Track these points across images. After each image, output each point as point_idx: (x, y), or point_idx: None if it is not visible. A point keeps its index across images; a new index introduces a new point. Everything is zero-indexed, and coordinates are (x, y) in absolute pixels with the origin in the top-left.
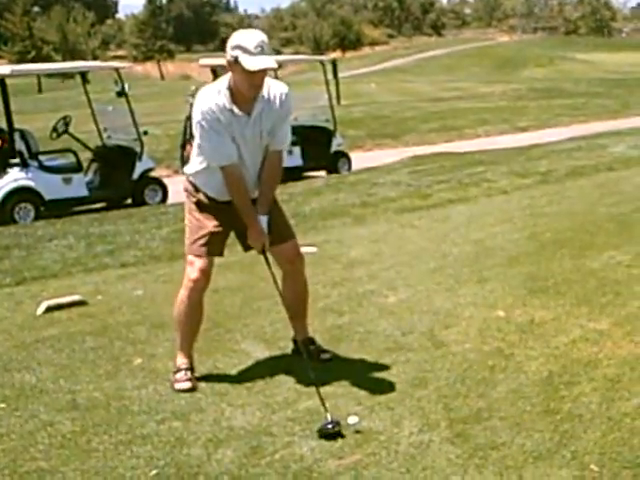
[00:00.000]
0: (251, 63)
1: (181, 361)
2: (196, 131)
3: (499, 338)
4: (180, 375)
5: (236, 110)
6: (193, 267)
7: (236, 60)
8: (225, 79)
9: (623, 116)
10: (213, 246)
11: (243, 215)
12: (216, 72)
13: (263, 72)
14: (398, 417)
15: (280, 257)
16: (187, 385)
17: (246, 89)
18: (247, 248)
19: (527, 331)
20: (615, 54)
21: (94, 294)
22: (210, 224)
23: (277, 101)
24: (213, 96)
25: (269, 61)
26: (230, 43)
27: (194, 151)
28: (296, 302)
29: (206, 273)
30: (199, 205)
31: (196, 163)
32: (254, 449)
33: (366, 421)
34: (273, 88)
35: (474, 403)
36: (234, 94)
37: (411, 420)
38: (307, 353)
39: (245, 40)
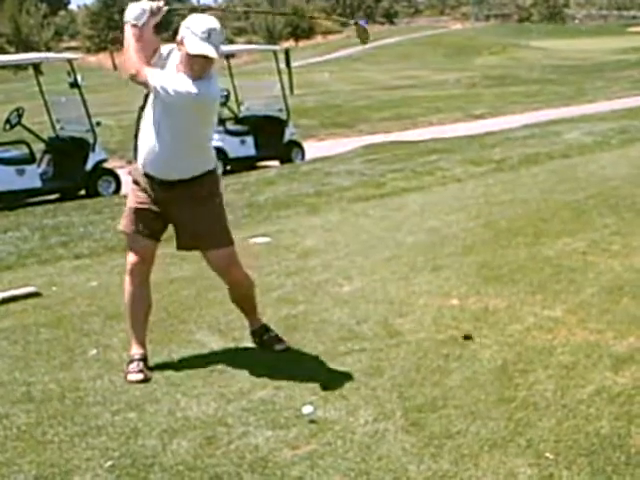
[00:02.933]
0: (191, 46)
1: (134, 351)
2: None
3: (453, 326)
4: (133, 366)
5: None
6: (130, 250)
7: (182, 40)
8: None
9: (577, 103)
10: (139, 225)
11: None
12: None
13: (203, 59)
14: (353, 406)
15: (214, 265)
16: (139, 377)
17: (187, 69)
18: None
19: (481, 319)
20: (569, 40)
21: (49, 286)
22: (138, 202)
23: None
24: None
25: (209, 50)
26: (184, 23)
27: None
28: (241, 302)
29: (143, 256)
30: (136, 184)
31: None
32: (209, 439)
33: (321, 411)
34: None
35: (429, 392)
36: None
37: (366, 409)
38: (261, 343)
39: (196, 23)
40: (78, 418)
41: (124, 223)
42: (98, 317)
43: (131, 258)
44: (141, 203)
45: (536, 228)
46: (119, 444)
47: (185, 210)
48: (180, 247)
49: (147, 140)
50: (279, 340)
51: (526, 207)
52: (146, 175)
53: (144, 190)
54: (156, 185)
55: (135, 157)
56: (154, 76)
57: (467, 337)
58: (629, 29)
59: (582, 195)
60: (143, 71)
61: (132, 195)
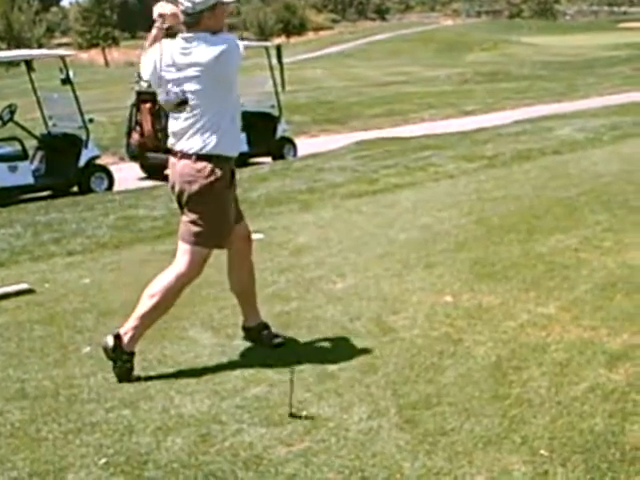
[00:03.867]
0: None
1: (134, 347)
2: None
3: (447, 323)
4: (131, 365)
5: None
6: (198, 260)
7: (213, 5)
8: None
9: (568, 99)
10: (226, 239)
11: None
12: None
13: None
14: (347, 403)
15: (238, 234)
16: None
17: (219, 29)
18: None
19: (475, 316)
20: (559, 37)
21: (41, 282)
22: (230, 215)
23: None
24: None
25: None
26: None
27: (219, 120)
28: (246, 283)
29: (205, 265)
30: (222, 188)
31: (219, 128)
32: (203, 437)
33: (315, 407)
34: None
35: (423, 389)
36: None
37: (360, 406)
38: (259, 338)
39: None
40: (72, 415)
41: (213, 241)
42: (91, 314)
43: (198, 269)
44: (231, 216)
45: (529, 225)
46: (113, 441)
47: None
48: (241, 219)
49: (228, 124)
50: (276, 336)
51: (518, 203)
52: (227, 159)
53: (226, 194)
54: (230, 167)
55: (128, 154)
56: None
57: None
58: (620, 25)
59: (574, 192)
60: None
61: (221, 208)
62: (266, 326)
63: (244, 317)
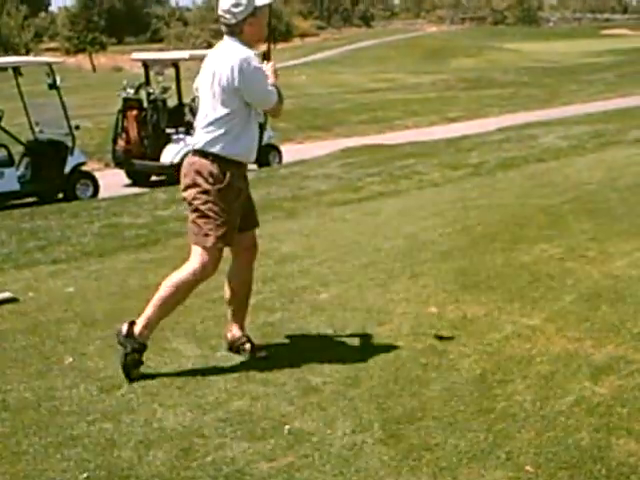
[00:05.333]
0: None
1: (147, 338)
2: (258, 78)
3: (432, 335)
4: (140, 358)
5: None
6: (210, 259)
7: (253, 11)
8: (232, 43)
9: (552, 106)
10: (233, 237)
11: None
12: (148, 66)
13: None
14: (331, 418)
15: (242, 243)
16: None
17: (261, 32)
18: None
19: (460, 328)
20: (543, 43)
21: (25, 291)
22: (236, 215)
23: None
24: (243, 48)
25: None
26: (236, 7)
27: (227, 124)
28: (242, 293)
29: (220, 262)
30: (227, 191)
31: (231, 132)
32: (185, 451)
33: (298, 422)
34: None
35: (407, 402)
36: None
37: (344, 421)
38: (243, 351)
39: None
40: (53, 428)
41: (220, 240)
42: (74, 324)
43: (212, 267)
44: (238, 216)
45: (513, 234)
46: (95, 455)
47: (248, 190)
48: (251, 227)
49: (251, 131)
50: (259, 349)
51: (503, 212)
52: (243, 165)
53: (233, 196)
54: (243, 172)
55: (114, 160)
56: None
57: None
58: (602, 32)
59: (558, 200)
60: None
61: (227, 208)
62: (249, 339)
63: (229, 328)
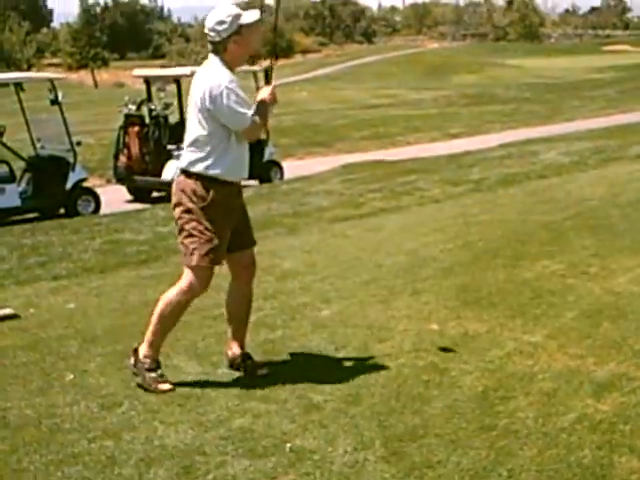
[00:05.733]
0: (253, 14)
1: (155, 356)
2: (227, 100)
3: (433, 352)
4: (158, 374)
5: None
6: (201, 277)
7: (238, 29)
8: (214, 62)
9: (553, 122)
10: (223, 254)
11: (265, 116)
12: (149, 82)
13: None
14: (332, 435)
15: (240, 262)
16: (168, 386)
17: (246, 51)
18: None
19: (461, 344)
20: (545, 59)
21: (26, 307)
22: (223, 233)
23: None
24: (222, 69)
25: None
26: (220, 25)
27: (208, 143)
28: (243, 311)
29: (210, 281)
30: (210, 210)
31: (212, 152)
32: (187, 469)
33: (299, 439)
34: None
35: (409, 420)
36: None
37: (345, 438)
38: (244, 368)
39: (228, 10)
40: (54, 445)
41: (207, 259)
42: (75, 340)
43: (202, 285)
44: (226, 234)
45: (515, 250)
46: (95, 473)
47: (244, 207)
48: (243, 248)
49: (233, 150)
50: (260, 367)
51: (504, 228)
52: (231, 184)
53: (220, 214)
54: (237, 189)
55: (115, 176)
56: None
57: None
58: (604, 48)
59: (560, 216)
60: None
61: (213, 227)
62: (249, 357)
63: (229, 345)
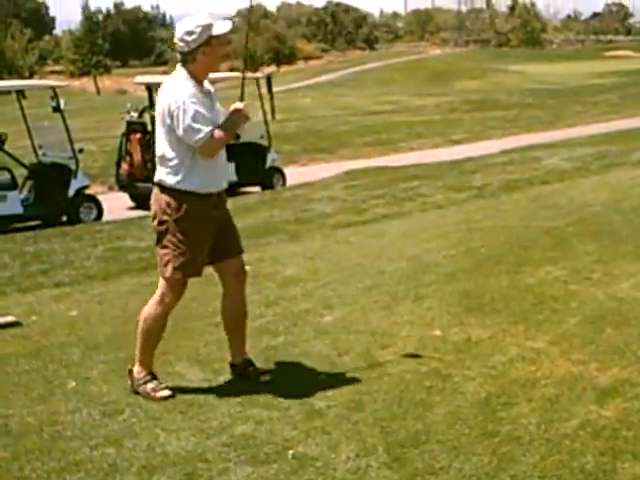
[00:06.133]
0: (224, 25)
1: (148, 369)
2: (183, 115)
3: (436, 358)
4: (155, 384)
5: (203, 89)
6: (174, 288)
7: (208, 40)
8: (179, 74)
9: (555, 127)
10: (199, 266)
11: (229, 132)
12: (151, 89)
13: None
14: (335, 442)
15: (227, 270)
16: (167, 392)
17: (215, 62)
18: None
19: (464, 350)
20: (547, 65)
21: (28, 315)
22: (198, 246)
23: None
24: (184, 83)
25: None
26: (188, 36)
27: (175, 157)
28: (239, 319)
29: (185, 289)
30: (184, 222)
31: (182, 167)
32: (189, 476)
33: (302, 446)
34: None
35: (411, 426)
36: (195, 81)
37: (348, 445)
38: (246, 375)
39: (198, 20)
40: (56, 453)
41: (183, 272)
42: (77, 348)
43: (177, 296)
44: (203, 247)
45: (517, 256)
46: None
47: (227, 216)
48: (230, 256)
49: (202, 165)
50: (263, 373)
51: (507, 234)
52: (206, 196)
53: (195, 226)
54: (213, 202)
55: (117, 183)
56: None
57: None
58: (606, 53)
59: (562, 222)
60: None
61: (188, 240)
62: (251, 363)
63: (232, 353)
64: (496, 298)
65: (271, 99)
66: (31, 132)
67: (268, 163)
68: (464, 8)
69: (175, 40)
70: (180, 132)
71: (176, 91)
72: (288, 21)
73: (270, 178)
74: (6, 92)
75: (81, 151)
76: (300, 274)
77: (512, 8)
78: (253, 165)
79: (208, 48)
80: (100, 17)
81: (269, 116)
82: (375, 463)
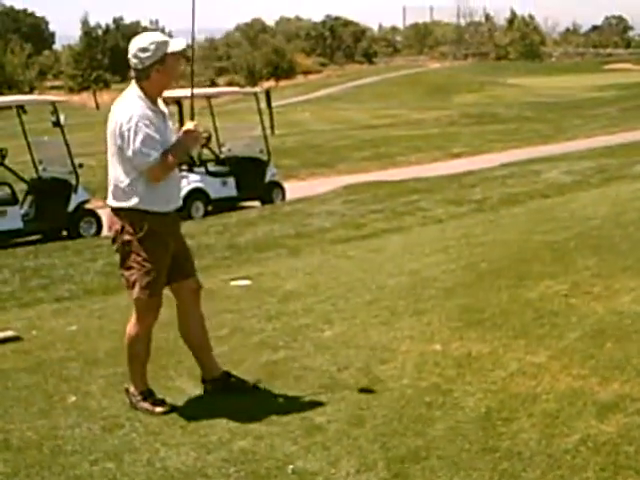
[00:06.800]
0: (179, 42)
1: (145, 386)
2: (134, 137)
3: (436, 373)
4: (151, 401)
5: (156, 108)
6: (150, 306)
7: (162, 57)
8: (132, 91)
9: (555, 141)
10: (163, 285)
11: (178, 156)
12: None
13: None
14: (334, 457)
15: (186, 288)
16: (164, 408)
17: (169, 80)
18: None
19: (464, 365)
20: (546, 78)
21: (29, 329)
22: (162, 264)
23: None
24: (137, 102)
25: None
26: (142, 52)
27: (128, 177)
28: (202, 335)
29: (160, 307)
30: (147, 240)
31: (137, 186)
32: None
33: (302, 461)
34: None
35: (412, 442)
36: (149, 99)
37: (348, 460)
38: (231, 386)
39: (152, 37)
40: (56, 467)
41: (151, 290)
42: (77, 362)
43: (153, 314)
44: (165, 261)
45: (517, 270)
46: None
47: (181, 236)
48: (188, 276)
49: (172, 179)
50: (243, 381)
51: (507, 248)
52: (166, 214)
53: (157, 243)
54: (172, 218)
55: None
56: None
57: None
58: (606, 66)
59: (563, 236)
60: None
61: (152, 258)
62: (230, 374)
63: (205, 369)
64: (496, 313)
65: (270, 114)
66: (31, 147)
67: (267, 177)
68: (463, 21)
69: (129, 56)
70: (129, 154)
71: (128, 111)
72: (287, 35)
73: (269, 193)
74: (7, 107)
75: (81, 166)
76: (300, 289)
77: (511, 21)
78: (252, 180)
79: (162, 66)
80: (99, 32)
81: (268, 131)
82: (375, 479)
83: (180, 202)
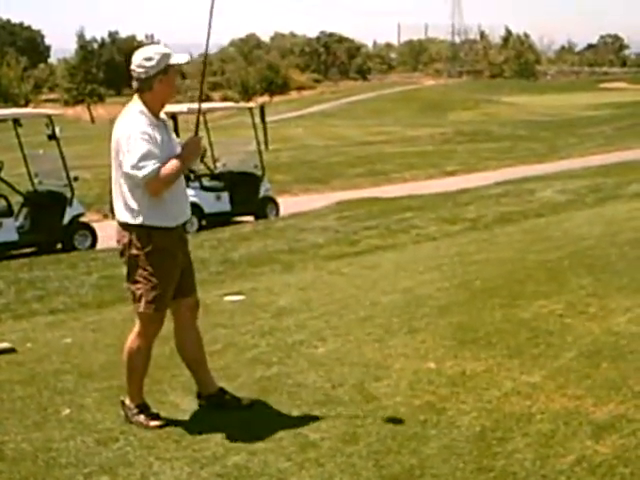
════════════════════
### Task requirements
Write out exactly the lines between the start of the data and the line with "2: (196, 131)", including both, but none of the pictures.

### Task answer
Track these points across images. After each image, output each point as point_idx: (x, y), or point_idx: None if it is not visible. A point keeps its index across images; a new index introduces a new point. Everything is zero-indexed, and coordinates are (x, y) in absolute pixels with the origin in the top-left.
[00:00.000]
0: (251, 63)
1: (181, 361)
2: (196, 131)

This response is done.